■ Excerpted records:
<<<<

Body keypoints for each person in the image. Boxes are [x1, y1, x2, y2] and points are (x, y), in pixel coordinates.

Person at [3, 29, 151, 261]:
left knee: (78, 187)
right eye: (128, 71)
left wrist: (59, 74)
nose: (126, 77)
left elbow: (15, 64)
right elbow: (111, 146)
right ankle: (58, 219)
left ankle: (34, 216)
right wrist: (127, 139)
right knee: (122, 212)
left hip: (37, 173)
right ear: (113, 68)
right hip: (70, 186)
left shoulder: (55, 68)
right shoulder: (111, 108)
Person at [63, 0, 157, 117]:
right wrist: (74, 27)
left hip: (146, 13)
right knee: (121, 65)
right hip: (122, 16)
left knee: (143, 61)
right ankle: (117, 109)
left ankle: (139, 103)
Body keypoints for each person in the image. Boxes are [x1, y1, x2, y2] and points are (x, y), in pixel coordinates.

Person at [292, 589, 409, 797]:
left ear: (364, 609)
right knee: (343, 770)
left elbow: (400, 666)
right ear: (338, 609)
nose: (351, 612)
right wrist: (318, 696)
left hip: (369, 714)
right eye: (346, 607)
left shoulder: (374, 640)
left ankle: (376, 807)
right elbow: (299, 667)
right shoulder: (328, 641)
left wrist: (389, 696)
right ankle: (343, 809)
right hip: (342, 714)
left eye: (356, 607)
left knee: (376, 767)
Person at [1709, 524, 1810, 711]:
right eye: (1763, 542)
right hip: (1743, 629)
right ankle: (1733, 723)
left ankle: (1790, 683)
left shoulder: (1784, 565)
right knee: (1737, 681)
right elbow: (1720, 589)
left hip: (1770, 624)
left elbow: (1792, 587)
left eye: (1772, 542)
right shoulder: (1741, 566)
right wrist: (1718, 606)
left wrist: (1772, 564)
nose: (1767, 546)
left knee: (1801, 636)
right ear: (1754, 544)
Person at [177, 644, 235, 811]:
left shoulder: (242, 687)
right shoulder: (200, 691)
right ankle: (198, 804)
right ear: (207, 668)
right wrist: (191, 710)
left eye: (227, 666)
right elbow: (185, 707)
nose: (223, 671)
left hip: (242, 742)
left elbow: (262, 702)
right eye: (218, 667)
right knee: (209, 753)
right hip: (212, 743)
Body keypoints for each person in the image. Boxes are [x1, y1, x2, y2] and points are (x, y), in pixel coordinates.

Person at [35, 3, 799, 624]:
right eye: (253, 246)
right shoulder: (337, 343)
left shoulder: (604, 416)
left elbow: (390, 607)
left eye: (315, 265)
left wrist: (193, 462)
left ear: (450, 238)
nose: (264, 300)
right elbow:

>>>>

From the material above, copy each line that includes the word "knee".

■ Written answer:
left knee: (78, 187)
right knee: (122, 212)
right knee: (121, 65)
left knee: (143, 61)
right knee: (343, 770)
left knee: (376, 767)
right knee: (1737, 681)
left knee: (1801, 636)
right knee: (209, 753)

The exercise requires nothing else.